■ WORK ITEM: Using the listing, copy each whole line that features "dining".

----------

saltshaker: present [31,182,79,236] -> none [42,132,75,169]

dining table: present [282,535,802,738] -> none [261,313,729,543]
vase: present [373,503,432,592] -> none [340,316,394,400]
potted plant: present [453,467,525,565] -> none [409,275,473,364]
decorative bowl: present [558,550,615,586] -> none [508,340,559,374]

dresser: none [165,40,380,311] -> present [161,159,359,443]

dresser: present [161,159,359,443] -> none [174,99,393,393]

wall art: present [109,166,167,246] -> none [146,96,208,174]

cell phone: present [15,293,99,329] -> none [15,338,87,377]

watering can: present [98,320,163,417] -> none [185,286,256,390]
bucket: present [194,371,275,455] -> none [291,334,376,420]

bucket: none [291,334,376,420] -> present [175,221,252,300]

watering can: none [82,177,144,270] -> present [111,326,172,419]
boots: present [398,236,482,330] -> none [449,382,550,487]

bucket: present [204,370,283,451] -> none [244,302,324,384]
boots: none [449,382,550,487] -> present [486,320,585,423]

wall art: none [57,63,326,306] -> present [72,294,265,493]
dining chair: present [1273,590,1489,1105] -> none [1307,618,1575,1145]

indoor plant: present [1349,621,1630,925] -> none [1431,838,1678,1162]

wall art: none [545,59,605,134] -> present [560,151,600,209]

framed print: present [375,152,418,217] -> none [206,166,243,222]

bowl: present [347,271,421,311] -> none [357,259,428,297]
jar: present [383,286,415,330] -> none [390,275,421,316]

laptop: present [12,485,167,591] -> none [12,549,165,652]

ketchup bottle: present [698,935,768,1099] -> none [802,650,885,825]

----------

■ SOLUTION FOR THIS TASK:
dining table: present [282,535,802,738] -> none [261,313,729,543]
dining chair: present [1273,590,1489,1105] -> none [1307,618,1575,1145]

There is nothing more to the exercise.